I know that $\bdy(A) = \operatorname{closure} A \setminus \operatorname{int}(A) = (\operatorname{int}(A^c))^c \setminus \operatorname{int}(A)$, but I don't know where to go from there.
Any help or hints would be very much appreciated.
If you know that $\mathrm{closure}(A)=(\mathrm{int}(A^c))^c$, then you also have $\mathrm{closure}(A^c)=(\mathrm{int}(A))^c$ because $(A^c)^c=A$. Therefore
$$\mathrm{boundary}(A)=\mathrm{closure}(A)\cap(\mathrm{int}(A))^c = \mathrm{closure}(A)\cap \mathrm{closure}(A^c).$$
The last expression is symmetric in $A$ and $A^c$.
A point in X is said to be a boundary point of a set A if each neighborhood of the point intersects both A and X\A. If you replace A with the complement of A in the statement, you get the same statement. So very simply both the sets have the same boundary.
Note that for a metric space $(X,d)$, and $A \subset X$, $bdy(A)$ is $cl(A) \cap$ $cl(X \backslash A)$. To show that $bd(A)$ is a subset of $bd(X \backslash A)$ (a similar argument can show the reverse inclusion), it really just suffices to show that $X \backslash (X \backslash A)$ is $A$.
Note that an equivalent definition of the boundary of A is $cl(A) \backslash int(A)$. If you’re using this definition, I suggest you prove that the two definitions are indeed equivalent.

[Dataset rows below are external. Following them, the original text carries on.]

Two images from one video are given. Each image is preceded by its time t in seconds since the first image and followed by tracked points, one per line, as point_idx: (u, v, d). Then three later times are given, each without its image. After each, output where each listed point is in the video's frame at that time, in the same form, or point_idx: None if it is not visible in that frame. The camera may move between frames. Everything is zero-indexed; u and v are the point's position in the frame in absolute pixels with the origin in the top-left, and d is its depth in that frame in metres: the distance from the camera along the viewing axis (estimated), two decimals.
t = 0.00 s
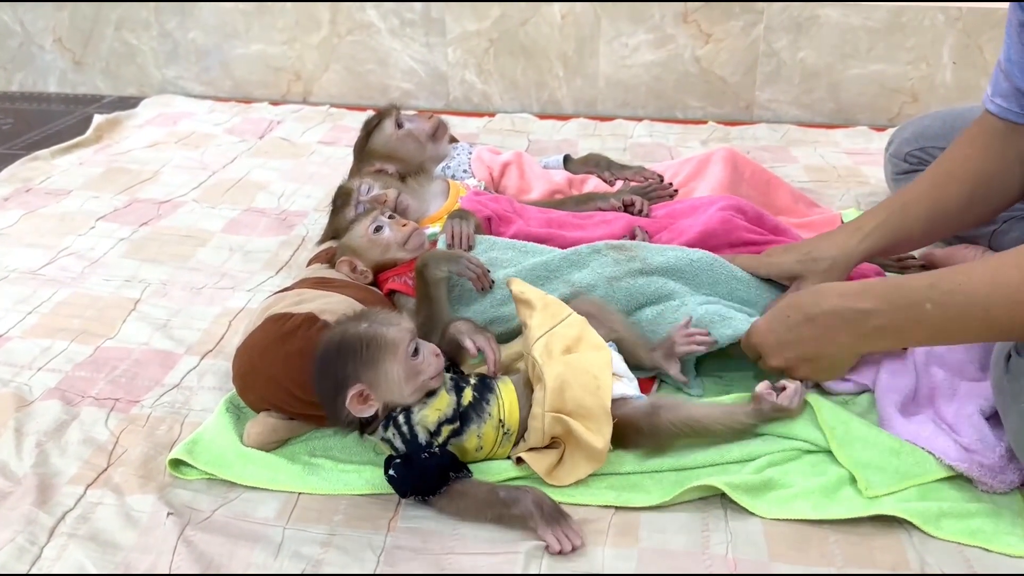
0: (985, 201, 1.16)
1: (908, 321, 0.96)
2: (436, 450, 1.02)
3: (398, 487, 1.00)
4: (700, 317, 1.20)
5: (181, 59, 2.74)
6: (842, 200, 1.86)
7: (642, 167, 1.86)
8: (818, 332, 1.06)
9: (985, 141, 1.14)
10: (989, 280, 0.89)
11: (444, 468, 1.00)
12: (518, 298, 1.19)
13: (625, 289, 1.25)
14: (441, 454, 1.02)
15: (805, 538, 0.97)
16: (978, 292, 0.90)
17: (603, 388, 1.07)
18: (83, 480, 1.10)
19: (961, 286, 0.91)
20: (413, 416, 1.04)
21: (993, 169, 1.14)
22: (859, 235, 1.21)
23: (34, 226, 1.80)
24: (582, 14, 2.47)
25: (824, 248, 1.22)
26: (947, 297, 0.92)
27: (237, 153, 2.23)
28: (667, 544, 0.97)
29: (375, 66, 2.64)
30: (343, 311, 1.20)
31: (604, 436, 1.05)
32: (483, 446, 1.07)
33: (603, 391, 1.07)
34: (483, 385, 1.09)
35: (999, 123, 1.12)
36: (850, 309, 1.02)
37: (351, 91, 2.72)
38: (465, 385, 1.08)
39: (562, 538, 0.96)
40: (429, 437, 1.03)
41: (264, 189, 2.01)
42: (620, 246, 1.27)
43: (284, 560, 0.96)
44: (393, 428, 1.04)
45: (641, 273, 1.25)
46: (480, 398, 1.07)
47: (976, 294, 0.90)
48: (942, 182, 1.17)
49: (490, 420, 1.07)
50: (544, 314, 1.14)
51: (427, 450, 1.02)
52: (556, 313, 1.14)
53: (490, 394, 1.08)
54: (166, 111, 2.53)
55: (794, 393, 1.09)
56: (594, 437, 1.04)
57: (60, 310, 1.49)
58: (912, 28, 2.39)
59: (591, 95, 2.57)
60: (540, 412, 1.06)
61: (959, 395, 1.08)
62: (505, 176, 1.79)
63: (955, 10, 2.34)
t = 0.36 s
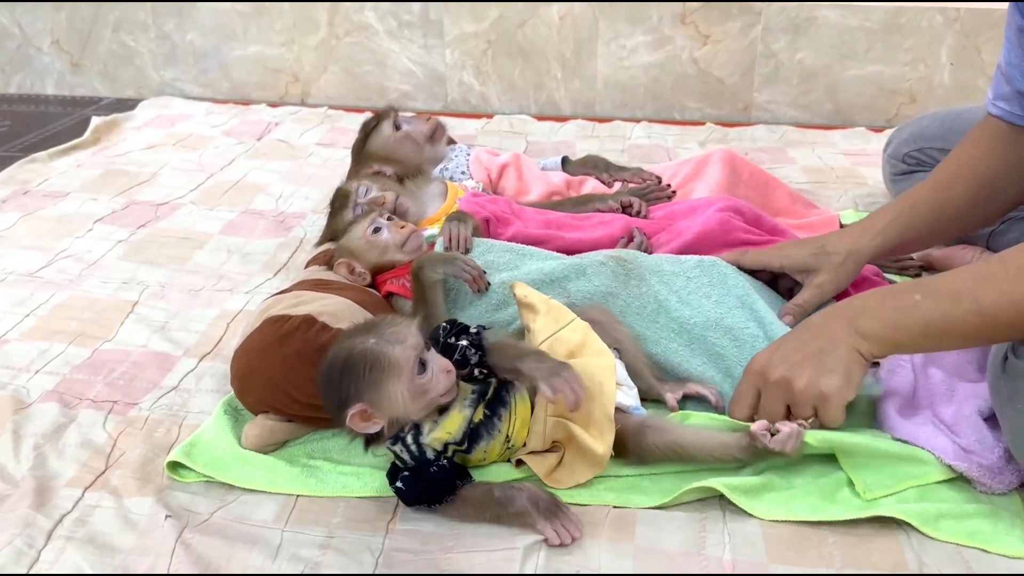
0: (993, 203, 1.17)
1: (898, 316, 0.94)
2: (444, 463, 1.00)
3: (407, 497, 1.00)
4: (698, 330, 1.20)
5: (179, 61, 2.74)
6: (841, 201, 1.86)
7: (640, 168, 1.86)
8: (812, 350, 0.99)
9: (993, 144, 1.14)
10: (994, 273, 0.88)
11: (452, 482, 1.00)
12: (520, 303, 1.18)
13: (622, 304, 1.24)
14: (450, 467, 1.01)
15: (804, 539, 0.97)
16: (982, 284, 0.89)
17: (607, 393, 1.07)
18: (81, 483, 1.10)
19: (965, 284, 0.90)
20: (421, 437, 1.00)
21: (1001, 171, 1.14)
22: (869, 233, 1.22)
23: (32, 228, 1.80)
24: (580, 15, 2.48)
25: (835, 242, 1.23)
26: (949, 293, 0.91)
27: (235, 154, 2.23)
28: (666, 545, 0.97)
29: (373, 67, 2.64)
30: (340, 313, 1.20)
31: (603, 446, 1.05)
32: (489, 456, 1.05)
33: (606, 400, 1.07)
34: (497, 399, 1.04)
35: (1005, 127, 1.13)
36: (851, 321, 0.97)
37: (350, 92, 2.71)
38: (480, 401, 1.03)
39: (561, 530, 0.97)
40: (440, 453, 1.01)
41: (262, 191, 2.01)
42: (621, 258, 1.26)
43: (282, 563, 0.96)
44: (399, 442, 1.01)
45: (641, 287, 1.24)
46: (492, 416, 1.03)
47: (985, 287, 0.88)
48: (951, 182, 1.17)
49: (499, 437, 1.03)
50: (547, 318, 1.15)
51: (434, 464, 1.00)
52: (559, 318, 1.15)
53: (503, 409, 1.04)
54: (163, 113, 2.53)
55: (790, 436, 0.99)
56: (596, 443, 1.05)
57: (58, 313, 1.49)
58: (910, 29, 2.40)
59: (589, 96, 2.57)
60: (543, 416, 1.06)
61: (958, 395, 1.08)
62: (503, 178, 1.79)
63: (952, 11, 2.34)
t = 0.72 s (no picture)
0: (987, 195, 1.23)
1: (876, 297, 0.99)
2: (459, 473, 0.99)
3: (415, 500, 0.99)
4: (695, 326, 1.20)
5: (177, 63, 2.74)
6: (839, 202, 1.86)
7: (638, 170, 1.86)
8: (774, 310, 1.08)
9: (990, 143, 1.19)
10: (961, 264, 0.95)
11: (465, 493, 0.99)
12: (546, 301, 1.17)
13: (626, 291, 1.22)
14: (463, 477, 0.99)
15: (802, 540, 0.97)
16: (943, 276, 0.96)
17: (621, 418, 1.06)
18: (80, 485, 1.10)
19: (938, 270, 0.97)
20: (444, 446, 1.00)
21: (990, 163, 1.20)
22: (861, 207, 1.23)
23: (30, 230, 1.80)
24: (578, 16, 2.47)
25: (832, 213, 1.23)
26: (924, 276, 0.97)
27: (233, 156, 2.23)
28: (664, 547, 0.96)
29: (371, 69, 2.65)
30: (339, 314, 1.20)
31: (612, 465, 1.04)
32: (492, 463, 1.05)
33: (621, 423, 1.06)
34: (515, 413, 1.04)
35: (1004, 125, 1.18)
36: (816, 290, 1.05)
37: (348, 93, 2.74)
38: (502, 416, 1.03)
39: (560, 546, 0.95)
40: (455, 462, 1.00)
41: (260, 192, 2.01)
42: (618, 253, 1.26)
43: (280, 565, 0.96)
44: (420, 445, 1.00)
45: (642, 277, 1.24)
46: (508, 431, 1.03)
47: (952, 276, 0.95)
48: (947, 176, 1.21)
49: (511, 451, 1.04)
50: (573, 333, 1.12)
51: (450, 472, 0.99)
52: (587, 335, 1.13)
53: (519, 424, 1.04)
54: (162, 115, 2.53)
55: (785, 422, 1.02)
56: (598, 456, 1.04)
57: (55, 315, 1.49)
58: (908, 30, 2.40)
59: (587, 97, 2.58)
60: (553, 428, 1.04)
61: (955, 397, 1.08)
62: (502, 179, 1.79)
63: (951, 12, 2.35)
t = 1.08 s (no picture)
0: (937, 186, 1.26)
1: (875, 278, 0.92)
2: (470, 476, 0.98)
3: (424, 500, 0.97)
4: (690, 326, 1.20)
5: (176, 63, 2.74)
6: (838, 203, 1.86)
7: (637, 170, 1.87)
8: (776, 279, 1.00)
9: (972, 127, 1.22)
10: (994, 254, 0.89)
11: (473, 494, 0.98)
12: (554, 302, 1.16)
13: (625, 292, 1.23)
14: (473, 481, 0.99)
15: (801, 541, 0.97)
16: (969, 263, 0.89)
17: (621, 430, 1.06)
18: (78, 486, 1.10)
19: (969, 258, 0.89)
20: (462, 445, 0.97)
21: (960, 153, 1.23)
22: (847, 156, 1.16)
23: (29, 232, 1.79)
24: (577, 17, 2.44)
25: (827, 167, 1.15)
26: (950, 260, 0.90)
27: (232, 157, 2.23)
28: (663, 549, 0.96)
29: (370, 69, 2.66)
30: (338, 315, 1.19)
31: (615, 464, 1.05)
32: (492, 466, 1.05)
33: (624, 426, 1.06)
34: (523, 411, 1.04)
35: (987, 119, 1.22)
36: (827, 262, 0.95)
37: (346, 95, 2.75)
38: (514, 415, 1.02)
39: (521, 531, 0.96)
40: (467, 464, 0.99)
41: (259, 193, 2.01)
42: (619, 252, 1.27)
43: (278, 565, 0.96)
44: (438, 443, 0.97)
45: (642, 276, 1.24)
46: (519, 431, 1.02)
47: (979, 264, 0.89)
48: (921, 156, 1.22)
49: (516, 452, 1.04)
50: (581, 335, 1.11)
51: (461, 474, 0.98)
52: (594, 338, 1.12)
53: (527, 423, 1.04)
54: (161, 115, 2.53)
55: (769, 360, 0.99)
56: (599, 461, 1.04)
57: (54, 316, 1.49)
58: (906, 31, 2.41)
59: (586, 98, 2.59)
60: (552, 431, 1.05)
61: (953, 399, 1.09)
62: (501, 179, 1.79)
63: (949, 12, 2.35)
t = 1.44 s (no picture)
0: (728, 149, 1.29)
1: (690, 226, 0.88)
2: (474, 492, 0.98)
3: (428, 512, 0.97)
4: (692, 323, 1.20)
5: (174, 64, 2.74)
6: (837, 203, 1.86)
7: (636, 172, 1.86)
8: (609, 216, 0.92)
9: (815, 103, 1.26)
10: (831, 158, 0.84)
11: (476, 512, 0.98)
12: (578, 310, 1.15)
13: (625, 293, 1.23)
14: (477, 497, 0.98)
15: (800, 542, 0.96)
16: (813, 175, 0.84)
17: (626, 447, 1.04)
18: (75, 488, 1.10)
19: (808, 163, 0.85)
20: (472, 464, 0.98)
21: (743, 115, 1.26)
22: (598, 153, 1.29)
23: (27, 233, 1.79)
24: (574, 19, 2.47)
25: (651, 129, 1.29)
26: (790, 173, 0.85)
27: (230, 157, 2.23)
28: (661, 550, 0.96)
29: (368, 70, 2.66)
30: (335, 317, 1.19)
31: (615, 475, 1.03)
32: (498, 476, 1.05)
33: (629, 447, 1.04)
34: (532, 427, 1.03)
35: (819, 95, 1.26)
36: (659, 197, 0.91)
37: (346, 95, 2.75)
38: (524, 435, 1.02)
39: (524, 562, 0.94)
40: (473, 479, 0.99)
41: (257, 194, 2.00)
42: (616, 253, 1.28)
43: (275, 568, 0.96)
44: (449, 461, 0.97)
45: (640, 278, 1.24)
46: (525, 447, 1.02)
47: (832, 168, 0.83)
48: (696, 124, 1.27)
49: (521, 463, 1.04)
50: (594, 352, 1.10)
51: (465, 490, 0.97)
52: (607, 355, 1.09)
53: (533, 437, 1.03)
54: (159, 116, 2.52)
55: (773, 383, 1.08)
56: (599, 469, 1.03)
57: (52, 317, 1.49)
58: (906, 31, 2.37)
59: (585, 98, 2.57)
60: (555, 442, 1.04)
61: (953, 398, 1.08)
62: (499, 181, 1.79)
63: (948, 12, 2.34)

To show that the boundary of a set A is equal to the boundary of it complement , it suffices to show that there exist an element x in between the boundaries of $A$ and $A^c$ . So if $x$ belongs to boundary of $A$, This implies there exist $y$ and $z$ such that $y$ belongs to $A$ and $z$ belongs to $A^c$ . This implies bd $(A)=x=bd (A^c)$. Hence $bd (A)=bd(A^c)$ .